In “The Walking Dead,” is Morality a Commodity or a Weakness?

At most points in time, one member of The Walking Dead (2010) core group serves as the group’s moral compass. This person seems to keep a level, logical head in difficult times. Their morality influences decisions that often impact the whole group. Dale (Jeff DeMunn) was the first notable morality check, followed by Hershel (Scott Wilson), and several other characters for more brief moments in time. Most of these characters are dead, raising the question of whether their morality helped them survive or made them an easy target.

It’s easy to see how ruthlessness and a wanton abandon of civilized behavior would keep people alive in The Walking Dead. Characters are shown to successfully lead others and live a life of status commanding by fear and brutishness. But we also see repeated instances where members of the main group repeatedly seek advice from those characters that hold onto morality and help their everyone balance their apocalyptic survivalist mentalities with humanity.

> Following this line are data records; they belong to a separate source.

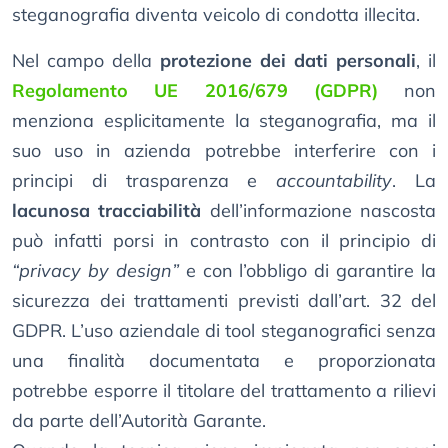
steganografia diventa veicolo di condotta illecita.
Nel campo della
protezione dei dati personali
, il
Regolamento UE 2016/679 (GDPR)
non
menziona esplicitamente la steganografia, ma il
suo uso in azienda potrebbe interferire con i
principi di trasparenza e
accountability
. La
lacunosa tracciabilità
dell’informazione nascosta
può infatti porsi in contrasto con il principio di
“privacy by design”
e con l’obbligo di garantire la
sicurezza dei trattamenti previsti dall’art. 32 del
GDPR. L’uso aziendale di tool steganografici senza
una finalità documentata e proporzionata
potrebbe esporre il titolare del trattamento a rilievi
da parte dell’Autorità Garante.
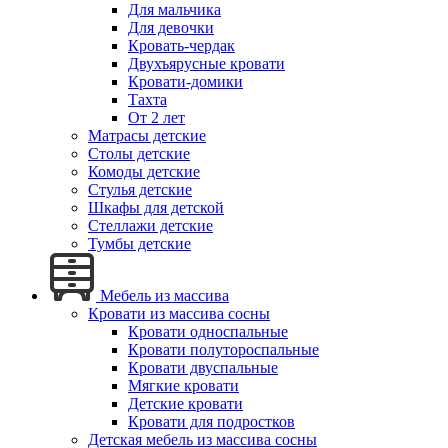
Для мальчика
Для девочки
Кровать-чердак
Двухъярусные кровати
Кровати-домики
Тахта
От 2 лет
Матрасы детские
Столы детские
Комоды детские
Стулья детские
Шкафы для детской
Стеллажи детские
Тумбы детские
Мебель из массива
Кровати из массива сосны
Кровати односпальные
Кровати полутороспальные
Кровати двуспальные
Мягкие кровати
Детские кровати
Кровати для подростков
Детская мебель из массива сосны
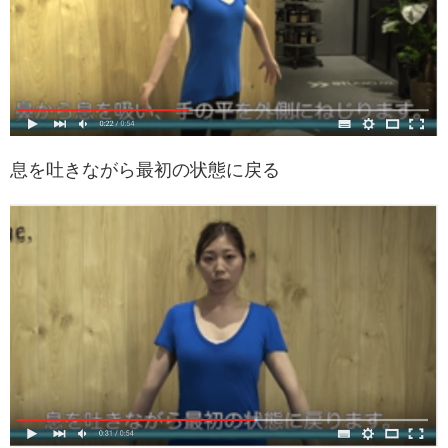
息を吐きながら最初の状態に戻る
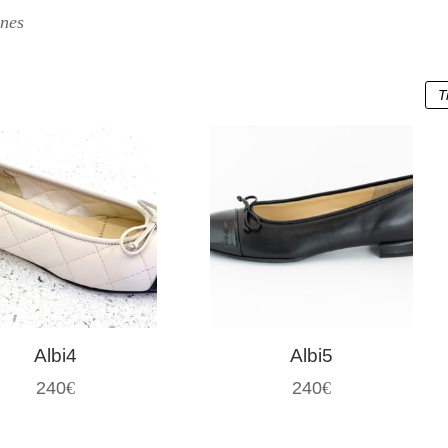
ines
Albi4
Albi5
240
€
240
€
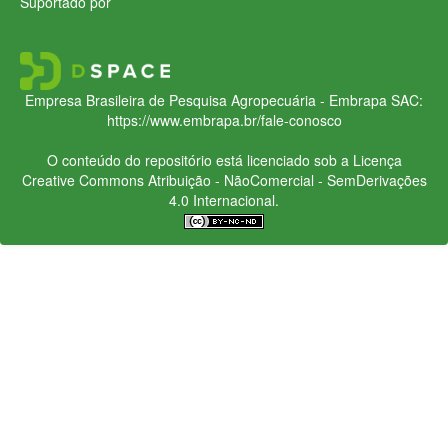
Suportado por
Empresa Brasileira de Pesquisa Agropecuária - Embrapa
SAC:
https://www.embrapa.br/fale-conosco
O conteúdo do repositório está licenciado sob a Licença
Creative Commons
Atribuição - NãoComercial - SemDerivações
4.0 Internacional.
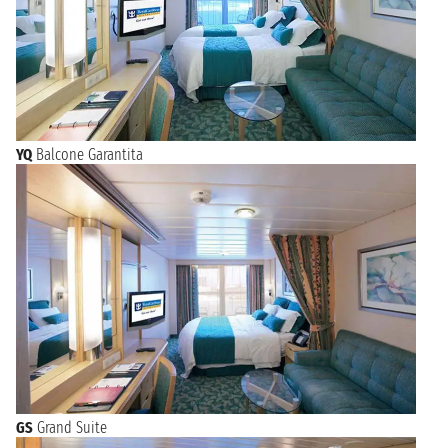
YQ
Balcone Garantita
GS
Grand Suite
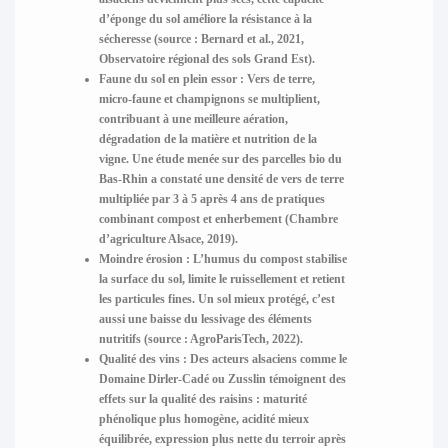
d’éponge du sol améliore la résistance à la
sécheresse (source : Bernard et al., 2021,
Observatoire régional des sols Grand Est).
Faune du sol en plein essor
: Vers de terre,
micro-faune et champignons se multiplient,
contribuant à une meilleure aération,
dégradation de la matière et nutrition de la
vigne. Une étude menée sur des parcelles bio du
Bas-Rhin a constaté une densité de vers de terre
multipliée par 3 à 5 après 4 ans de pratiques
combinant compost et enherbement (Chambre
d’agriculture Alsace, 2019).
Moindre érosion
: L’humus du compost stabilise
la surface du sol, limite le ruissellement et retient
les particules fines. Un sol mieux protégé, c’est
aussi une baisse du lessivage des éléments
nutritifs (source : AgroParisTech, 2022).
Qualité des vins
: Des acteurs alsaciens comme le
Domaine Dirler-Cadé ou Zusslin témoignent des
effets sur la qualité des raisins : maturité
phénolique plus homogène, acidité mieux
équilibrée, expression plus nette du terroir après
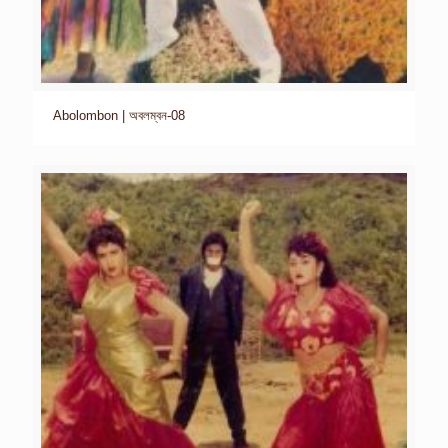
Abolombon | অবলম্বন-08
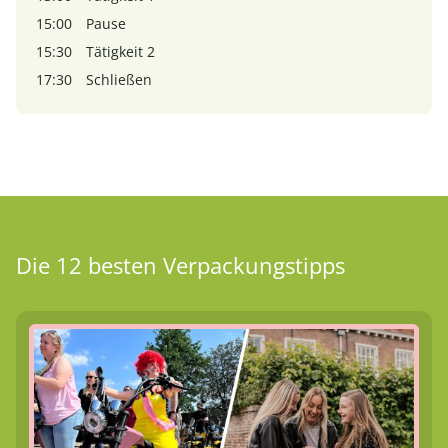
15:00
Pause
15:30
Tätigkeit 2
17:30
Schließen
Die 12 besten Verpackungstipps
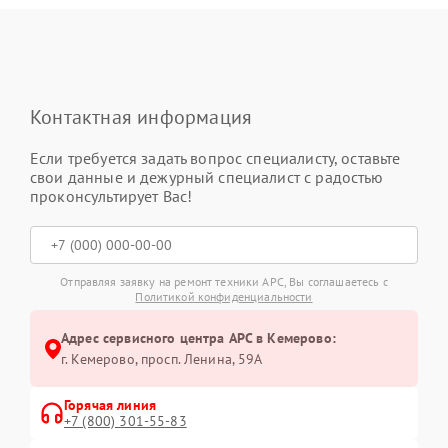
Контактная информация
Если требуется задать вопрос специалисту, оставьте
свои данные и дежурный специалист с радостью
проконсультирует Вас!
Отправляя заявку на ремонт техники APC, Вы соглашаетесь с
Политикой конфиденциальности
Адрес сервисного центра APC в Кемерово:
г. Кемерово, просп. Ленина, 59А
Горячая линия
+7 (800) 301-55-83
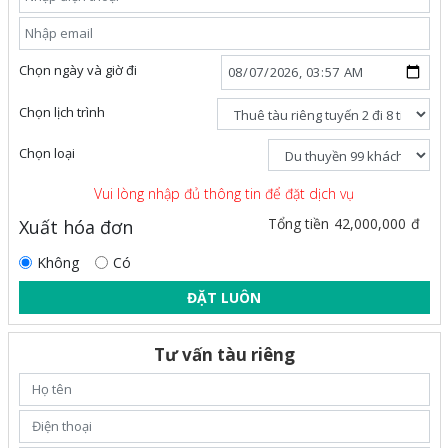
Chọn ngày và giờ đi
Chọn lịch trình
Chọn loại
Vui lòng nhập đủ thông tin để đặt dịch vụ
42,000,000
Tổng tiền
đ
Xuất hóa đơn
Không
Có
ĐẶT LUÔN
Tư vấn tàu riêng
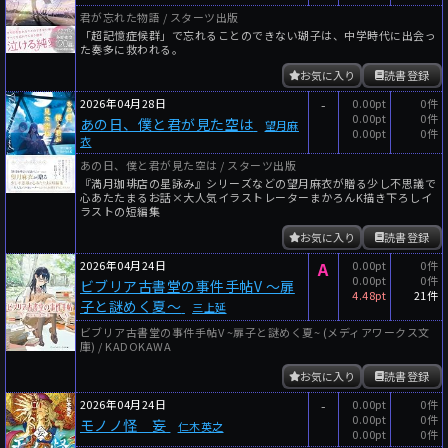
君が忘れた物語 / スターツ出版
「超記憶症候群」で忘れることのできない瑚子は、中学時代に出会っ
た奏多に救われる。
お気に入り
読書登録
2026年04月28日
-
0.00pt
0件
0.00pt
0件
あの日、僕と君が見た空は
望月麻
0.00pt
0件
衣
あの日、僕と君が見た空は / スターツ出版
『満月珈琲店の星詠み』シリーズなどの望月麻衣が贈る少し不思議で
心あたたまるお話×大人気イラストレーターまかろんK描き下ろしイ
ラストの短編集
お気に入り
読書登録
2026年04月24日
A
0.00pt
0件
0.00pt
0件
ビブリア古書堂の事件手帖V ～扉
4.48pt
21件
子と謎めく夏～
三上延
ビブリア古書堂の事件手帖V ~扉子と謎めく夏~ (メディアワークス文
庫) / KADOKAWA
お気に入り
読書登録
2026年04月24日
-
0.00pt
0件
0.00pt
0件
モノノ怪 妄
仁木英之
0.00pt
0件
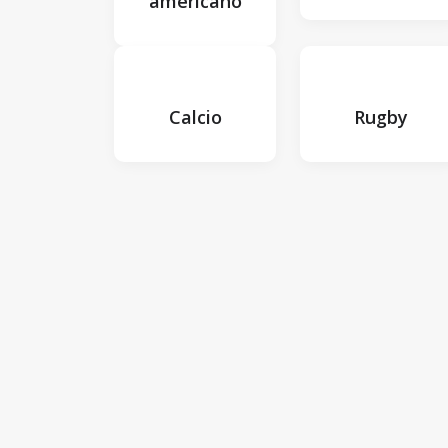
americano
Calcio
Rugby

The show as a whole is genuinely a study in good and evil, weakness and power, morality and a lack thereof. It would be unwise to call morality a weakness. It’s more about finding the right balance and making the right decisions at the right times for survival. Being “good” does not parallel with being “weak.” Most of the moral compass characters are dead, but so are most of the immoral ones.

Andrew Lincoln, in an interview discussing the violence and moral ambiguity of many of Rick’s decisions, states, “the violence on the show is always “grounded in something incredibly powerful and humane… you can do things that are terribly inhumane in this show, and that’s the kind of juxtaposition that really gets people’s juices flowing.”